---
name: data-agent
description: >
  Discovers governed data assets in AWS catalogs (DataZone/Glue), generates SQL
  from natural language grounded in actual schemas, and executes governed queries
  via Athena with Lake Formation permissions. Use when the user says "find data",
  "query the catalog", "what tables do we have", "analyze this dataset", or asks
  about data in their lakehouse.
metadata:
  version: "0.1.0"
---

# Data Agent

Governed data discovery and SQL analytics for any MCP-compatible agent.

## Scope

**Supported:**
- Discovering data assets in SageMaker Catalog (DataZone) or Glue Data Catalog
- Generating SQL queries from natural language grounded in actual table schemas
- Executing queries via Athena with Lake Formation governance
- Retrieving and summarizing query results

**Not supported:**
- PySpark or Python code generation (SQL only)
- Data writing or mutation (read-only queries)
- Cross-region catalog federation

## Principles

1. **Discover before querying.** Always search the catalog first to ground SQL in real metadata.
2. **Show your work.** Display tables, columns, and types before generating SQL.
3. **Confirm before executing.** Show generated SQL and wait for approval.
4. **Respect governance.** Never bypass Lake Formation. If access is denied, explain what's missing.
5. **One step at a time.** Each response advances exactly one step.

## Workflow

### Step 1: Discover Configuration

Read `references/configuration.md` and follow its instructions to discover or
confirm the DataZone domain, Athena workgroup, and output location.

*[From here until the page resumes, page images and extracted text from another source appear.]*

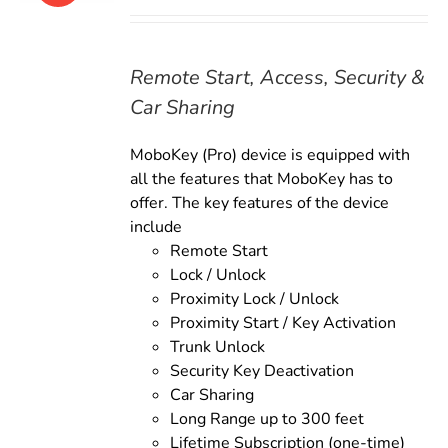
price
price
was:
is:
$179.00.
$159.00.
Remote Start, Access, Security &
Car Sharing
MoboKey (Pro) device is equipped with
all the features that MoboKey has to
offer. The key features of the device
include
Remote Start
Lock / Unlock
Proximity Lock / Unlock
Proximity Start / Key Activation
Trunk Unlock
Security Key Deactivation
Car Sharing
Long Range up to 300 feet
Lifetime Subscription (one-time)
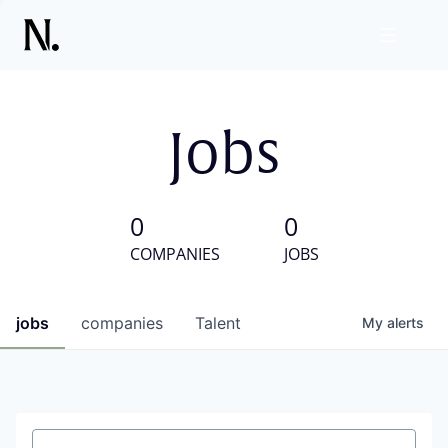
Jobs
0
0
COMPANIES
JOBS
jobs
companies
Talent
My
alerts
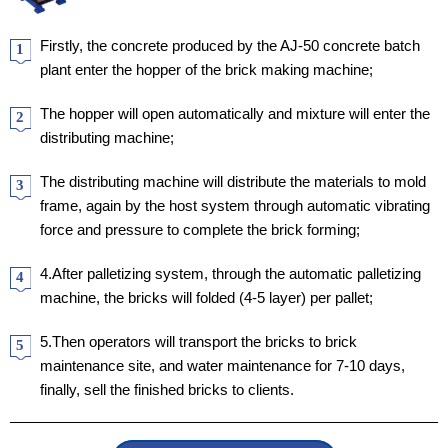
Firstly, the concrete produced by the AJ-50 concrete batch
1
plant enter the hopper of the brick making machine;
The hopper will open automatically and mixture will enter the
2
distributing machine;
The distributing machine will distribute the materials to mold
3
frame, again by the host system through automatic vibrating
force and pressure to complete the brick forming;
4.After palletizing system, through the automatic palletizing
4
machine, the bricks will folded (4-5 layer) per pallet;
5.Then operators will transport the bricks to brick
5
maintenance site, and water maintenance for 7-10 days,
finally, sell the finished bricks to clients.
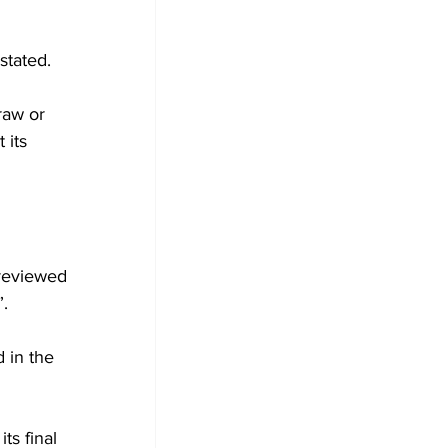
stated. 
raw or 
 its 
reviewed 
.
 in the 
ts final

If no DataZone domain exists, the skill operates in Glue-only mode.

⏸ Confirm configuration with the user before proceeding.

### Step 2: Catalog Discovery

Read `references/catalog-discovery.md` and follow its instructions.

Use DataZone APIs if a domain is configured, otherwise fall back to Glue-only
discovery. Present discovered assets to the user.

⏸ Ask the user which asset(s) they want to explore or query.

### Step 3: Schema Inspection

Read `references/schema-inspection.md` and follow its instructions.

Fetch the full schema for the selected table(s) from Glue Data Catalog. For
multi-table queries, identify potential join keys.

⏸ Confirm the discovered schema with the user before generating SQL.

### Step 4: Generate SQL

Read `references/sql-generation.md` and follow its rules.

Generate a SQL query grounded in the actual schema from Step 3. Present the
query with an explanation of what it does and any assumptions made.

⏸ **Wait for user approval before executing.**

### Step 5: Execute and Present Results

Read `references/athena-execution.md` and follow its instructions.

Execute the approved query via Athena, poll for completion, retrieve results,
and present them with summary statistics and cost information.

If the user wants to continue analyzing, loop back to Step 4 with the new
question, maintaining context about previously discovered schemas.

## Troubleshooting

### No DataZone domain found
The account may not have SageMaker Catalog / DataZone configured. Fall back to
Glue-only discovery — see `references/catalog-discovery.md`.

### Access Denied on query execution
Lake Formation is enforcing governance. See error handling in
`references/athena-execution.md`. Do NOT suggest workarounds.

### Empty catalog results
The search terms may be too specific, or the user may not have subscription
access to the relevant DataZone project. Suggest broadening the search or
checking with the data domain owner.